Il reste toutefois d’importants obstacles juridiques à franchir, qui, jusqu’à présent, ont été passés sous silence par le gouvernement. La Convention unique de l’ONU sur le contrôle des stupéfiants, à laquelle le Luxembourg a adhéré en 1972, est très claire sur l’utilisation des drogues illicites. L’article 4 de ladite convention arrête en effet que les pays signataires « prendront les mesures législatives (…) nécessaires (…) pour limiter exclusivement à des fins médicales et scientifiques la production, la fabrication, l’exportation, l’importation, la distribution, le commerce, l’emploi et la détention des stupéfiants ». Le cannabis fait partie de la liste des substances placées sous la tutelle de l’Organe international de contrôle des stupéfiants (OICS), basé à Vienne.

« Aucune dérogation n’est permise »

La volonté du Grand-Duché de légaliser le cannabis récréatif est donc clairement opposée à l’engagement pris pour limiter l’usage de cette substance à des fins médicales ou scientifiques. Contacté par Le Quotidien, l’OICS confirme que « la légalisation du cannabis à des fins non médicales par un État parti à la convention de 1961 constituerait une violation manifeste des obligations juridiques qui lui incombent ». Cette limitation reste « un principe fondamental auquel aucune dérogation n’est permise », ajoute encore l’OICS.

Il est à préciser que la convention prévoit bien des dispositions pour autoriser la culture et la production de cannabis, le tout sous le contrôle restrictif de l’État. L’OICS confirme toutefois qu’« il s’agit d’une disposition prévoyant les conditions devant régir la production de cannabis à des fins médicales et scientifiques seulement ».

Le projet de légaliser le cannabis récréatif au Luxembourg est-il donc condamné avant même d’avoir vu le jour ? A priori, la réponse est non. Interrogé par nos soins, le ministère de la Santé précise que « le Canada a légalisé le cannabis récréatif tout en étant aussi parti de la convention ». Cela ne change pourtant rien au fait que « le gouvernement canadien s’est mis délibérément en situation de faillir à ses obligations internationales », comme le souligne l’OICS dans son rapport annuel de 2018.

La tournure diplomatique pour répondre à l’OICS, rédigée par le ministère de la Santé, en étroite concertation avec le ministère des Affaires étrangères, est que « le Luxembourg reste engagé en ce qui concerne la mise en œuvre des conventions et reste ouvert à discuter avec les autres pays et organisations des problèmes qui résulteraient éventuellement de la légalisation nationale ». Le Canada adopte la même position. Cela n’empêche pas que le gouvernement cherche déjà à trouver des solutions pour ne pas figurer sur une liste noire: « La question est actuellement sous étude au sein des différents ministères compétents. »

Dans ce contexte, la dernière précision apportée reste un brin contradictoire. « En tout état de cause, le Luxembourg continuera » à porter « un message très fort concernant l’importance de la règle de droit et du respect du droit international », souligne ainsi le ministère des Affaires étrangères. Le ministère de la Santé ajoute qu’il compte continuer « à appuyer pleinement l’objectif général des conventions antidrogues et à adopter une approche constructive et transparente avec l’OICS ».

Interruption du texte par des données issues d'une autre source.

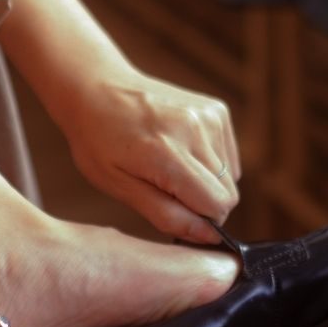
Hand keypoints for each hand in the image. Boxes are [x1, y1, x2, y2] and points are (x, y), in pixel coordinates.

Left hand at [56, 70, 240, 243]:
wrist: (97, 89)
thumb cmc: (98, 143)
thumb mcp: (119, 187)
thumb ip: (166, 215)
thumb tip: (209, 237)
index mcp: (166, 153)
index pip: (217, 205)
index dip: (200, 220)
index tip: (176, 214)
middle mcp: (194, 130)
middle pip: (227, 192)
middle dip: (203, 203)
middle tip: (167, 191)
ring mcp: (208, 116)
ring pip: (230, 176)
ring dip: (206, 182)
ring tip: (170, 167)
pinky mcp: (216, 110)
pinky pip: (229, 155)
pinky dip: (210, 163)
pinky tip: (180, 152)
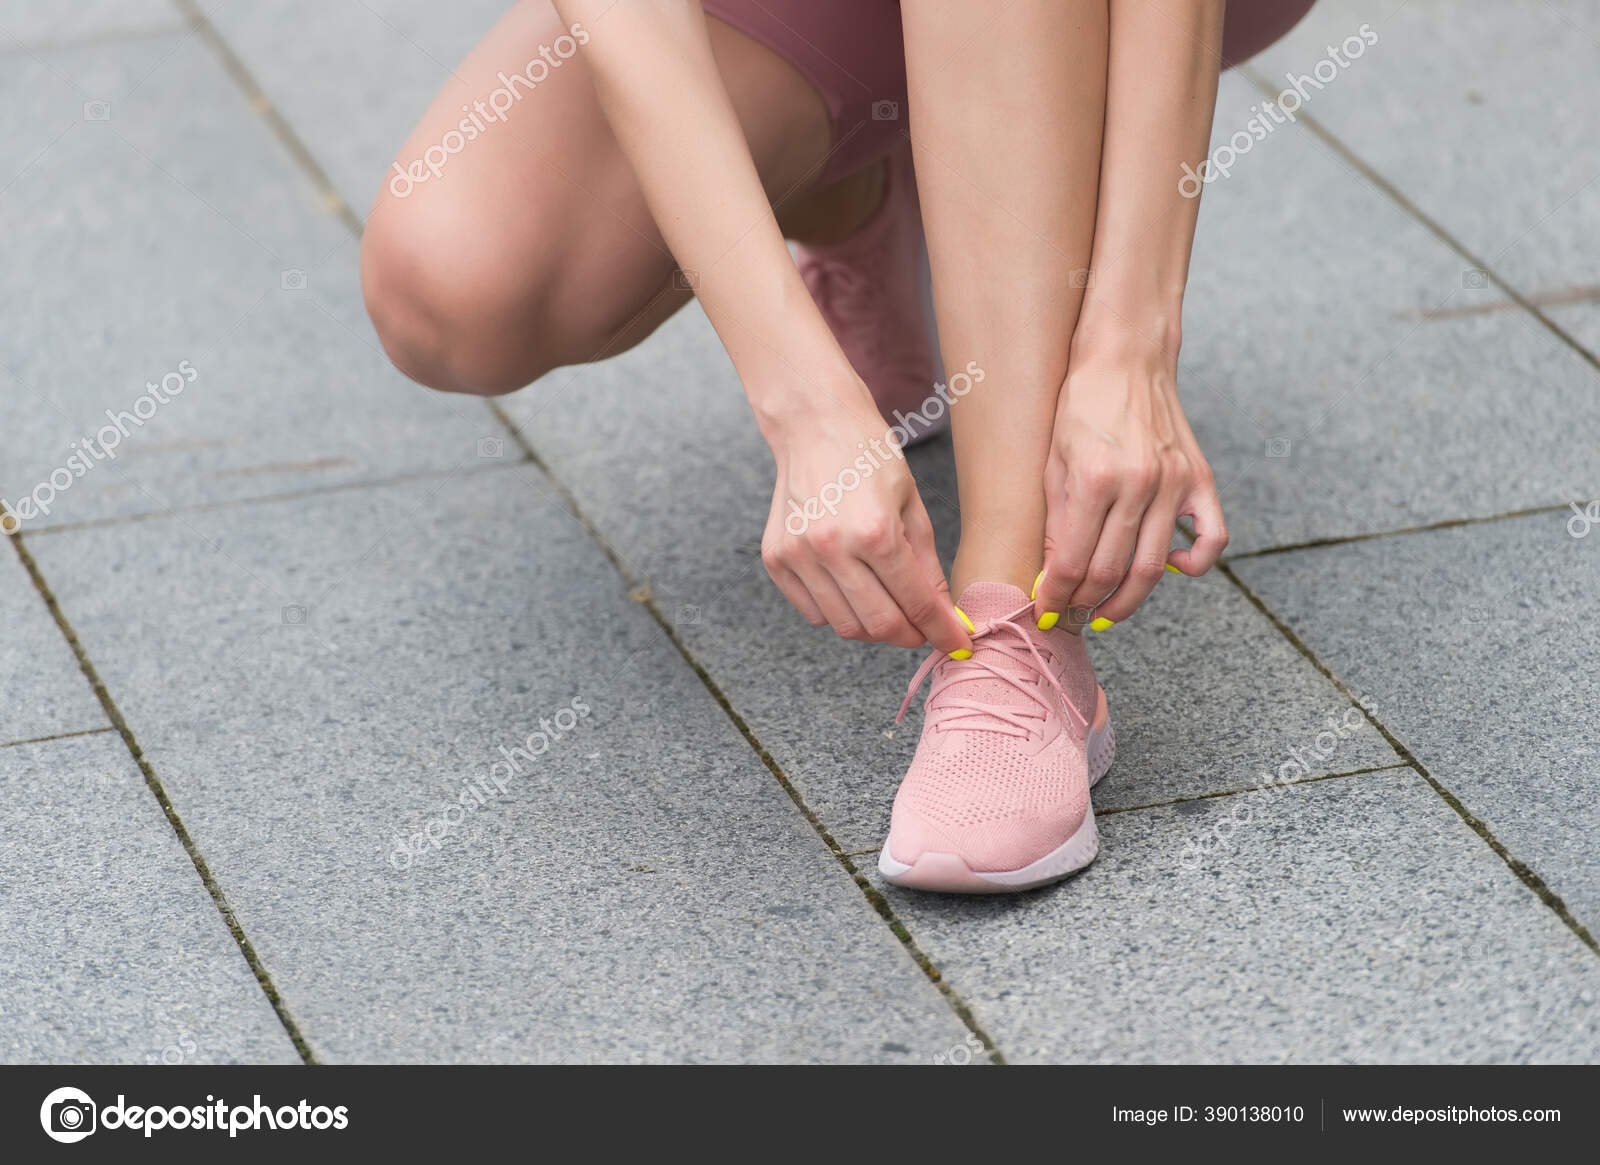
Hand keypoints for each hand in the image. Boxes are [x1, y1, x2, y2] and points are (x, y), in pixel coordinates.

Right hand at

Le faible risque de sanctions

À Vienne, on attend de pied ferme de plus amples explications. « L’OICS poursuivra son dialogue avec le gouvernement luxembourgeois dans le but de l’encourager à continuer à respecter ses engagements internationaux en matière de contrôle de drogues », précise la prise de position qui est à notre disposition.

Le risque de voir le Grand-Duché sanctionné est cependant minime. La convention est en effet assez limitée sur ce point. Le dialogue que compte donc engager l’OICS est la solution clé reprise dans le texte. L’organe onusien peut ainsi demander au gouvernement de prendre des « mesures correctives ». En cas de refus, l’OICS peut saisir les pays signataires, qui doivent néanmoins adopter par une majorité des deux tiers d’éventuelles sanctions.

Au vu du nombre croissant de pays qui décident de passer outre les limitations de la convention, il est peu probable de voir le Luxembourg se faire taper sur les doigts. Mais en dépit de tout cela, on peut d’ores et déjà affirmer que le Grand-Duché est bien décidé à enfumer l’ONU.